I would never take a chance at doing harm. Imagine if someone profiled you as a dirty hippy/crusty fuck and stuck their dick in your mashed potatoes- I've read your posts, and you seem like a cool guy I wouldn't mind getting to know. I'm approaching fifty so I'm an old guy too, and I never, never comment on posts like this, but I felt like I had to this time.

I visit this forum because it's a great source of information and inspiration to me with respect to recreational camping, equipment, techniques, and destinations I have yet to explore before my very short time on this planet is over, but if it's reached the point of celebrating the taint/pube-raping of someone's dinner as an instrument of chaos, as opposed to making a real human connection and learning, communicating and growing as fellow human beings from one another, maybe I'm done.

I'm liberal as hell. Fucking with peoples health is bullshit.


----------



## mylon (Apr 25, 2019)

ScumRag said:


> Suddenly, a warm, comforting feeling has come over me.



Aren't you the same person who equated _owning an NRA sticker_ to _domestic terrorism?_ Yet you think it's just swell for someone to unknowingly feed someone else semen or blood?
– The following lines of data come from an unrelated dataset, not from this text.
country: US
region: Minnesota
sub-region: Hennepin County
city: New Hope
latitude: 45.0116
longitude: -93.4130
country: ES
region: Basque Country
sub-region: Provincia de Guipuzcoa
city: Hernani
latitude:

What in the fuck is wrong with you guys?


----------



## ScumRag (Apr 25, 2019)

Breakfast of champions, bro. Ive eaten menstrual blood.


----------



## ScumRag (Apr 25, 2019)

May be that you're ultra privileged and has never had to grovel for a meal, spange, or fly a sign.


----------



## Older Than Dirt (Apr 25, 2019)

Comrade Meadowlark: While _i_ might have done those things thirty years ago, i have no cause to be ashamed of working-class folks _right now _ritually tainting the food of human scum such as Republicans, or other fascists, white supremacists, homophobes, etc.
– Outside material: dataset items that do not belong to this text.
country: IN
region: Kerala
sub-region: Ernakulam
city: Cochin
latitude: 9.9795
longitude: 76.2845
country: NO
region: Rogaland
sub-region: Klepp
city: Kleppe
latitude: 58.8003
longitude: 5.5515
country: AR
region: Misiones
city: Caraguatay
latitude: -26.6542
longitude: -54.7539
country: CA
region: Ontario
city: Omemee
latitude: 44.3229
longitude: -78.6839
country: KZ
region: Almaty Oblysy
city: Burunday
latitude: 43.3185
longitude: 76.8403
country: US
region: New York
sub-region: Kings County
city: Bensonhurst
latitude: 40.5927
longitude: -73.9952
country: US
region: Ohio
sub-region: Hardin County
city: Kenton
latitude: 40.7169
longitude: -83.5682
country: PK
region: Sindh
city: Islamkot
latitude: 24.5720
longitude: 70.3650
I am just telling folks here about a fact of life that might interest, amuse or hearten them; it seems many have responded as i expected.
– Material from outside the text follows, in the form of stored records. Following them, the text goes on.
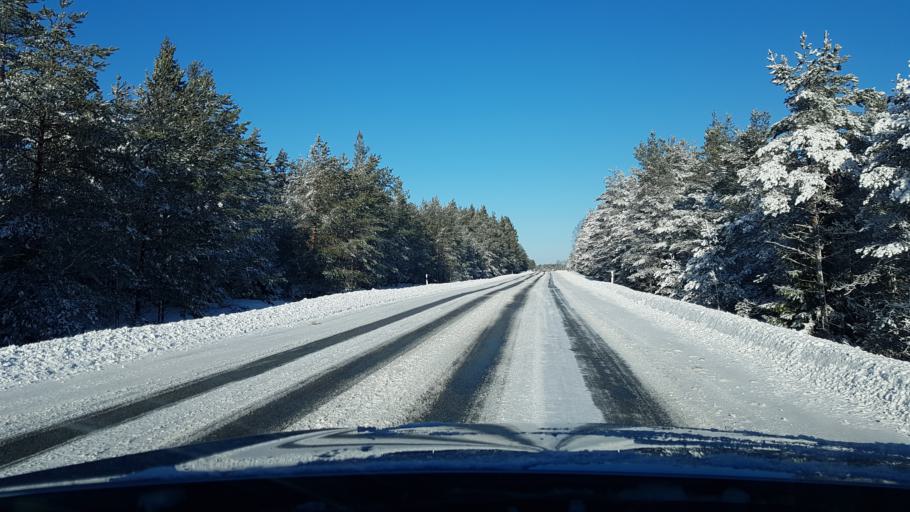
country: EE
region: Hiiumaa
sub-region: Kaerdla linn
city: Kardla
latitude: 58.9486
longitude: 22.7716
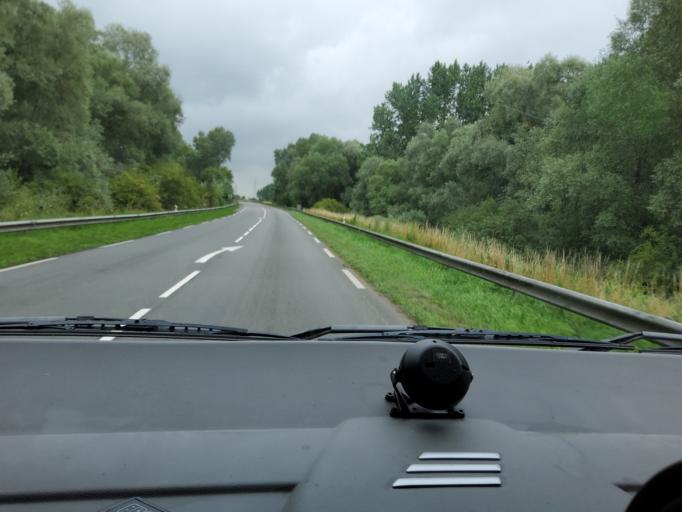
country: FR
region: Nord-Pas-de-Calais
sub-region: Departement du Nord
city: Watten
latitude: 50.8382
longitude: 2.2040
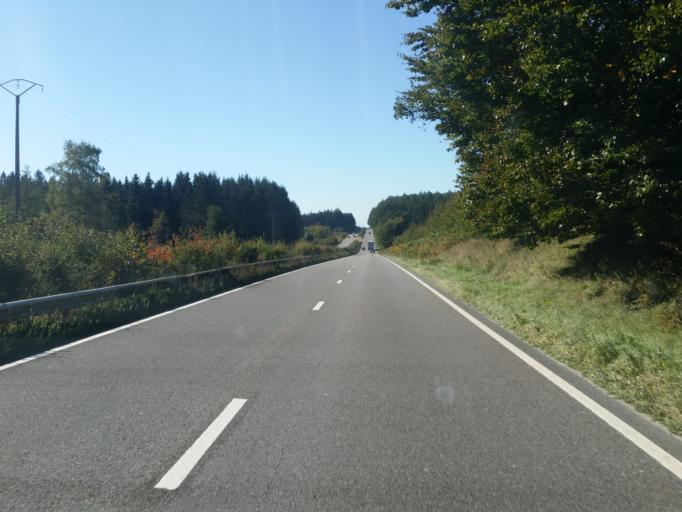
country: BE
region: Wallonia
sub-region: Province du Luxembourg
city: Bertrix
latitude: 49.8994
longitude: 5.3185
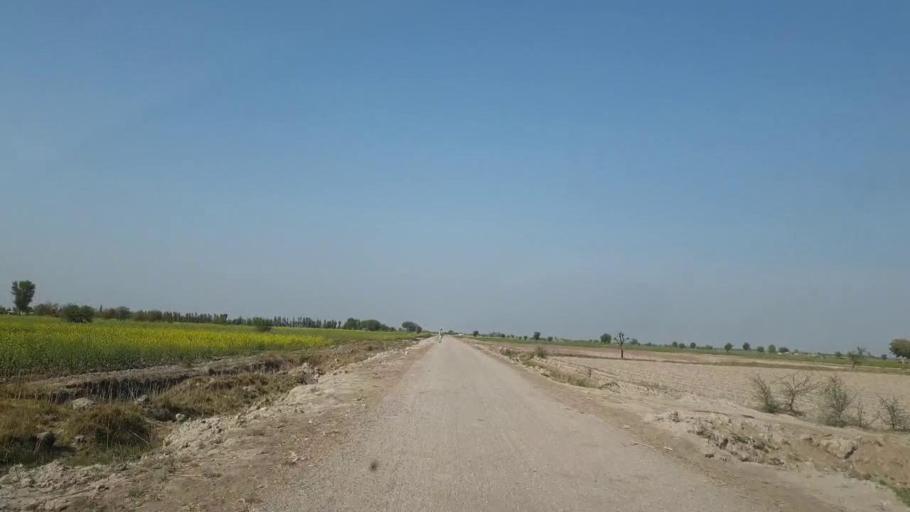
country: PK
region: Sindh
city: Mirpur Khas
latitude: 25.7277
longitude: 69.1614
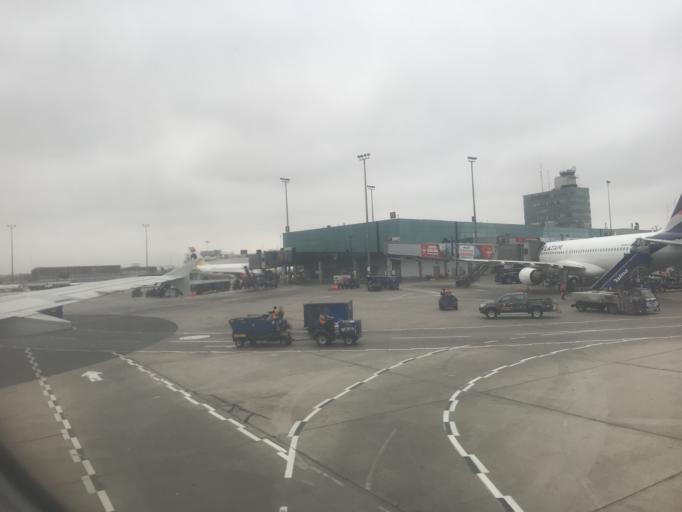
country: PE
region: Callao
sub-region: Callao
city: Callao
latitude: -12.0217
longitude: -77.1111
The only other form of "human contact" any self-respecting person ought to have with enemies of human life is with a fist, club, knife, or boot (is shooting someone "human contact"?). Sometimes this isn't prudent, and as Comrade blank points out "Don't fuck with the people who handle your food."

As to the possibility that someone will stick _their_ dick in _my_ mashed potatoes,

a) i worked every job there is in food service, treat folks i meet well, and get treated well

b) i'm sure i ate my share of dicked mashed potatoes when i was a "long-haired faggot "in the early '70s and a "punk-rock faggot" after i cut my hair in '77; i will take my chances (see "a" above)

c) please see the authoritative reference on this topic (sampled by my old NYHC pals Beastie Boys)


----------



## James Meadowlark (Apr 25, 2019)

Older Than Dirt said:


> (is shooting someone "human contact"?).



Have a good one. Peace.


----------



## Older Than Dirt (Apr 25, 2019)

Peace to _you_ also, Comrade Meadowlark, but not to _all_. 

Peace is the wrong plan to pursue in the face of class war (and all the other wars waged against anyone likely to turn up here). The only remaining questions are strategy and tactics. Voting is one, street action is another, still another is the topic here.

_God gave Noah the rainbow sign
Don't you see, don't you see
No more water but the fire next time_
(Carter Family)


----------



## manzo (Apr 25, 2019)

Older Than Dirt said:


> Peace to _you_ also, Comrade Meadowlark, but not to _all_.
> 
> Peace is the wrong plan to pursue in the face of class war (and all the other wars waged against anyone likely to turn up here). The only remaining questions are strategy and tactics. Voting is one, street action is another, still another is the topic here.
> 
> ...


class warfare lol


----------



## Placebo (Apr 25, 2019)

Older Than Dirt said:


> Peace to _you_ also, Comrade Meadowlark, but not to _all_.
> 
> Peace is the wrong plan to pursue in the face of class war (and all the other wars waged against anyone likely to turn up here). The only remaining questions are strategy and tactics. Voting is one, street action is another, still another is the topic here.
> 
> ...


Ok pol pot. Enjoy yer holiday in cambodia!


----------